Depression is comparatively common in adolescents and children, and if it is left concealed and untreated, can have enduring negative effects. Social workers who provide services to adolescents and children have to understand its characteristics, and perform proper developmental measurements of depressive symptoms. This paper reviews present literature interrelated to the measurement of depression in children.

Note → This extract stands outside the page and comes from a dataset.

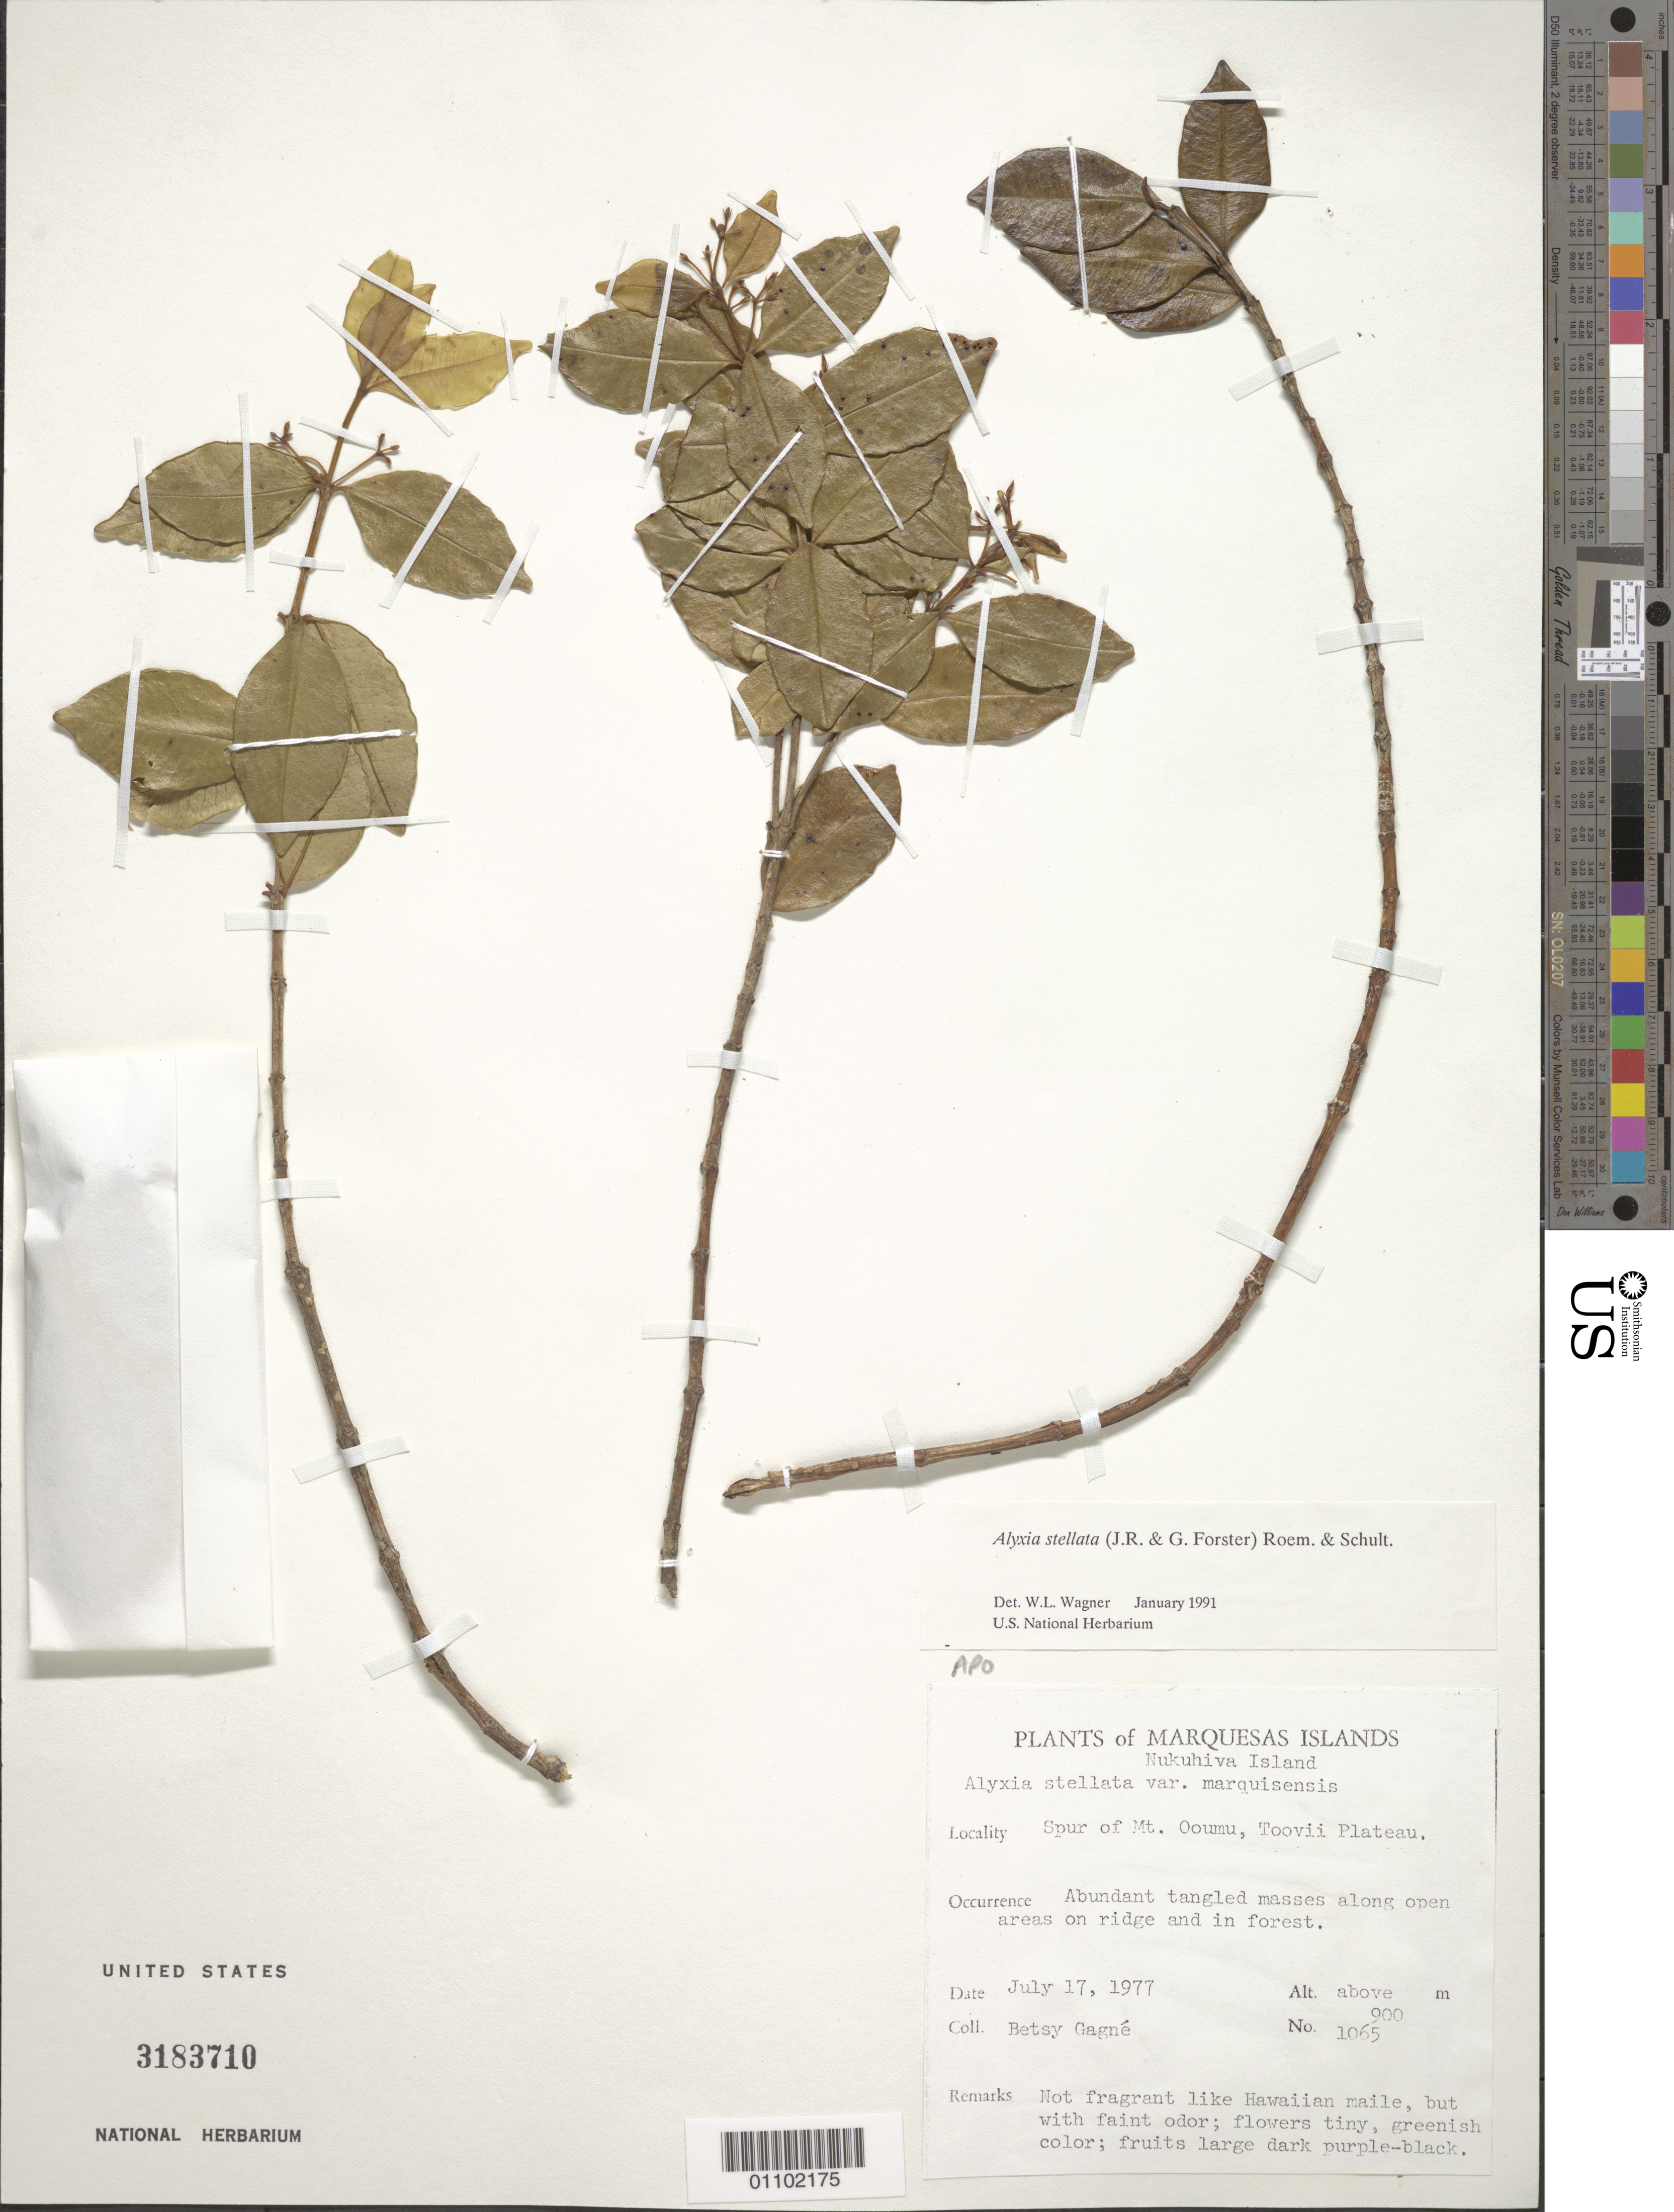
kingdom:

If a child is suspected to be depressed, psychological testing may be used to substantiate the diagnosis and establish the acuteness of his or her symptoms. Psychological testing may be utilized to assess the adaptive and accomplishment level of the child, cognitive functioning of the child, educational and school change, and substance abuse. For the clinician to make accurate measurement of depression, he should create a precise and all-inclusive picture of the child’s current functioning by evaluating his recent and past medical and psychological functioning and symptom profile. Most often, the process starts by making that important visit to the primary care doctor. The doctor asks the child simple questions about how he feels and about his experiences. The parent can also be asked to clarify whether recent life events like loss of a loved one or even divorce had happened. Historically, these life events psychologically affect children. The assesment will then be scored and the outcome interpreted by a psychiatrist. Once the outcome of the assessment is released, the child meets the doctor to discuss it. After discussions, plans for treatment are decided upon and sometimes additional specialists may come in to help ( DiMaria, 2010).
Time should be taken to figure out the process of valuation and how best it can help your child to live an anxiety free life and keep depression at bay.